De vez en cuando, Elena lloraba por las noches, mirando el álbum de fotos infantiles de su hijo. Para no sentirse tan sola, mandó imprimir en una tienda de fotografía las que más le gustaban, en gran formato, y las colgó por toda la casa como si fueran cuadros.

A cada rato se paraba ante una foto, tocaba el rostro de su hijo y sonreía. A veces le parecía que él le devolvía la sonrisa. Luego esperaba una llamada, y se alegraba si de vez en cuando su hijo se pasaba a tomar un té o a recoger algo de su ropa o zapatos.

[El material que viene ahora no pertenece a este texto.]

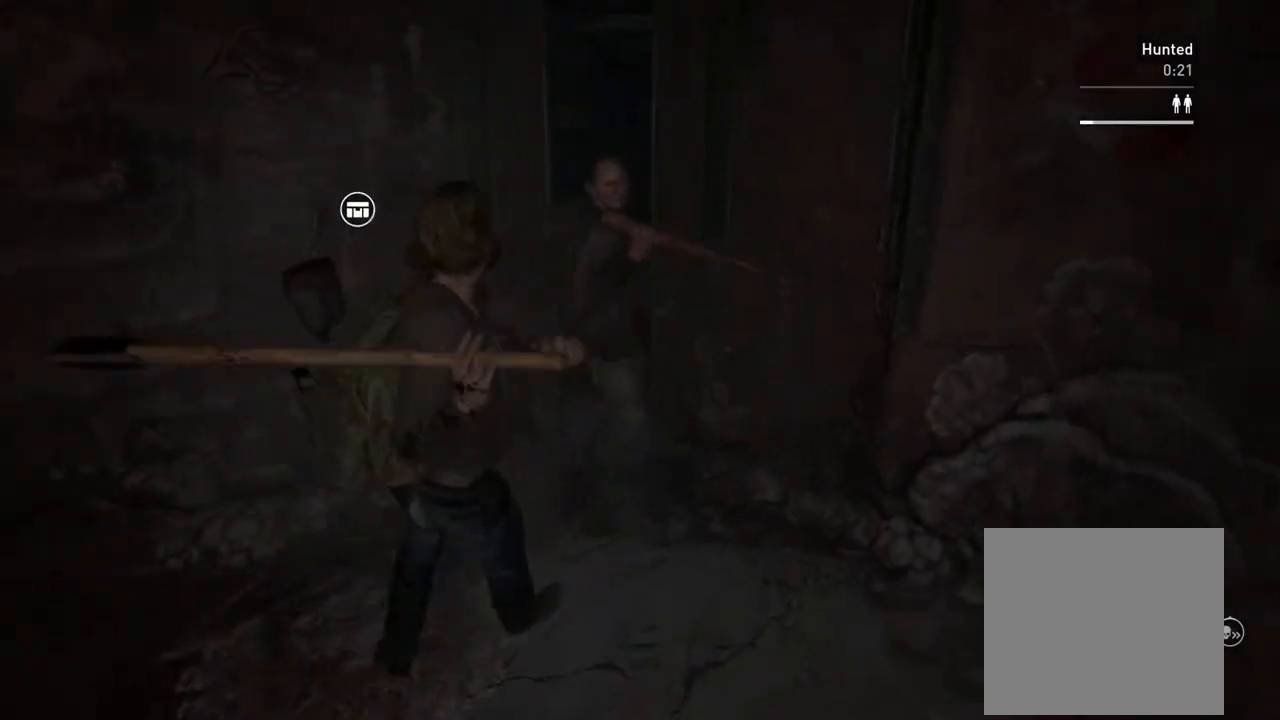
{"dt_ms": 500, "buttons": ["L1"], "left_stick": "up-right", "right_stick": "right"}
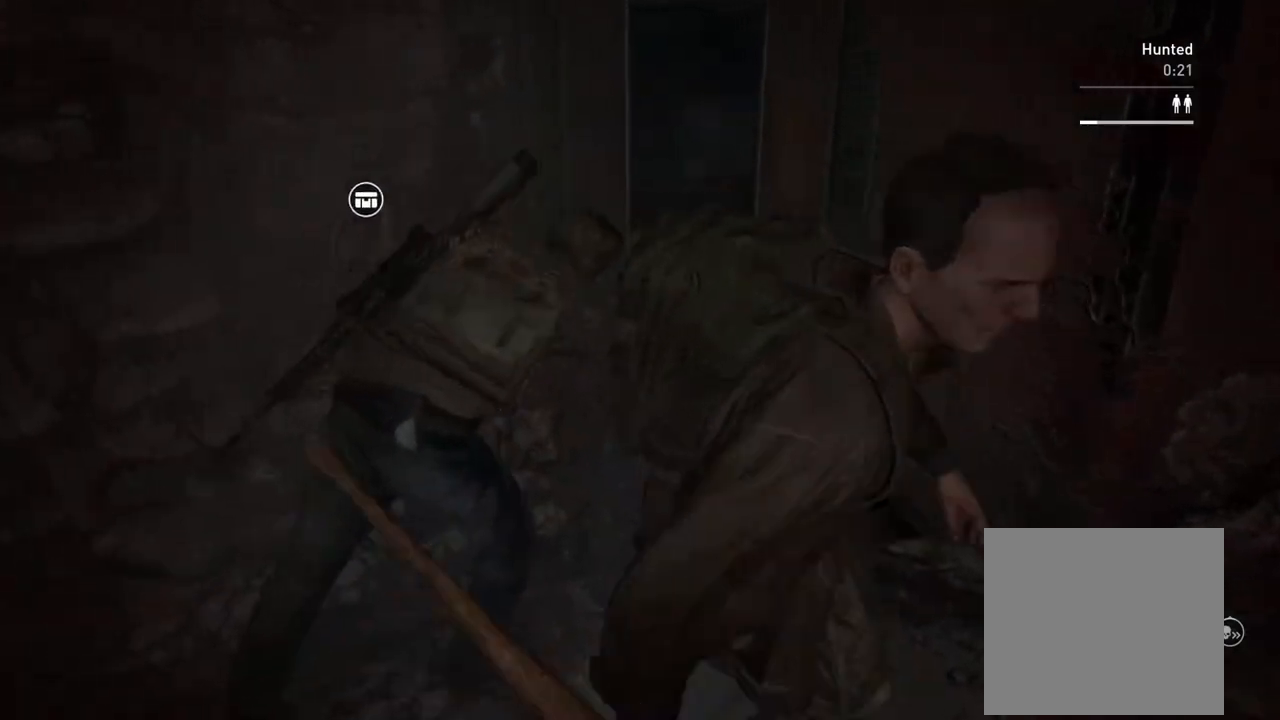
{"dt_ms": 500, "buttons": ["SQUARE", "L1"], "left_stick": "down-right", "right_stick": "right", "events": [[67, "SQUARE", "down"], [117, "left_stick", "down-right"], [150, "SQUARE", "up"], [200, "left_stick", "down"], [450, "left_stick", "down-right"], [483, "SQUARE", "down"]]}
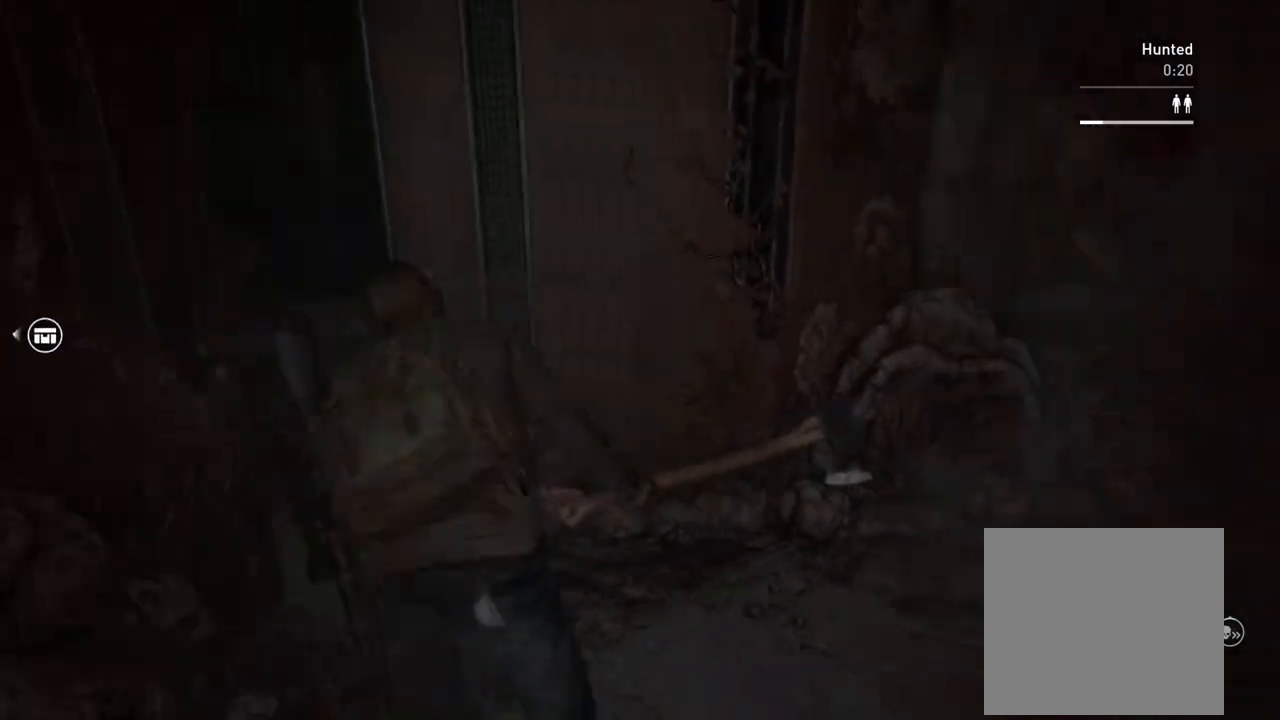
{"dt_ms": 500, "buttons": ["L1"], "left_stick": "right", "right_stick": "center", "events": [[83, "left_stick", "right"], [100, "SQUARE", "up"], [100, "right_stick", "down"], [167, "SQUARE", "down"], [183, "right_stick", "center"], [250, "SQUARE", "up"]]}
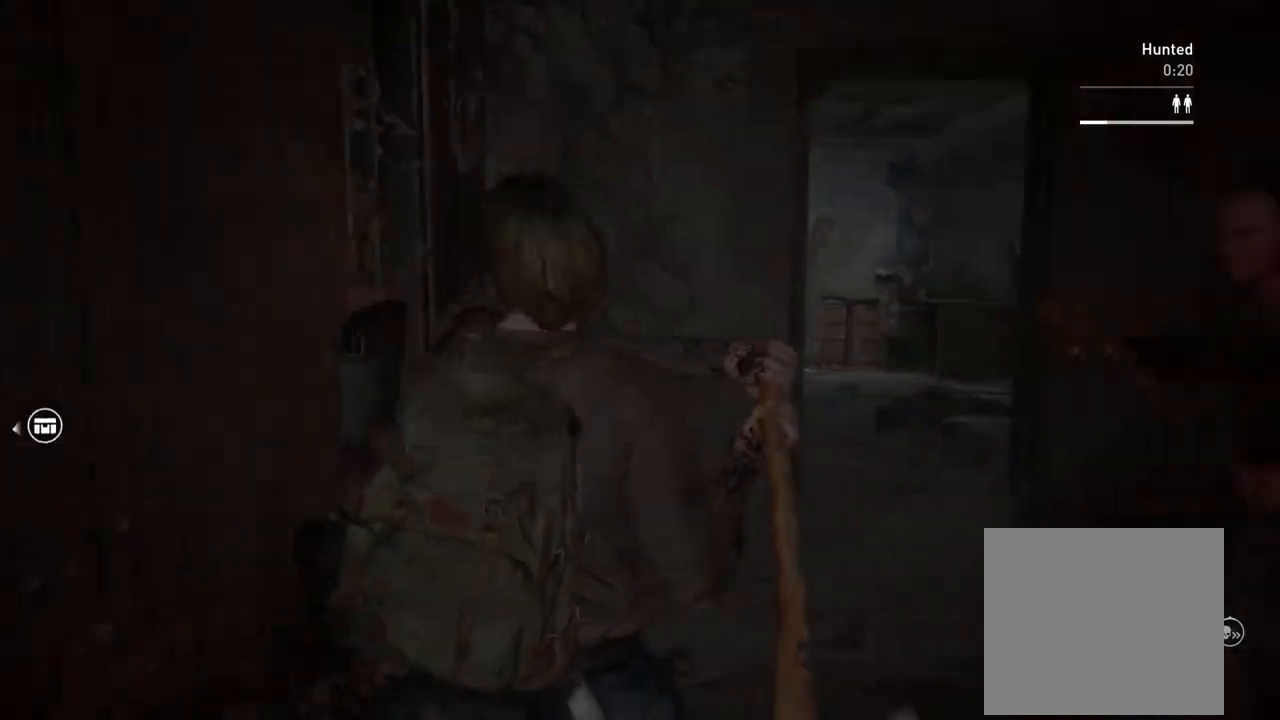
{"dt_ms": 500, "buttons": ["L1"], "left_stick": "up-left", "right_stick": "center", "events": [[433, "left_stick", "center"], [483, "left_stick", "up-left"]]}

Antonio solía estar poco tiempo con su madre. Ni siquiera reparó enseguida en las fotos enmarcadas. Cuando por fin las vio, se detuvo, miró a su madre y preguntó sorprendido:

— ¿Por qué has puesto estas fotos?

— Bueno… —dudó Elena—, ya no soy joven, y recuerdo aquella época, la más dorada, cuando eras pequeño…

Antonio asintió y se fue corriendo a casa con su mujer, sin entender del todo las “manías” de su madre. Y a Elena le parecía que su madre la ayudaba desde el cielo. También apareció un amigo del coro.

— ¡Oye, Elena, solo teníamos tres hombres en el grupo, y tú te has llevado a uno! Nosotras no pudimos conquistarlo en todos estos años, y tú lo has enamorado en un santiamén —se reían abiertamente las coristas—. ¡Eso es ser nueva!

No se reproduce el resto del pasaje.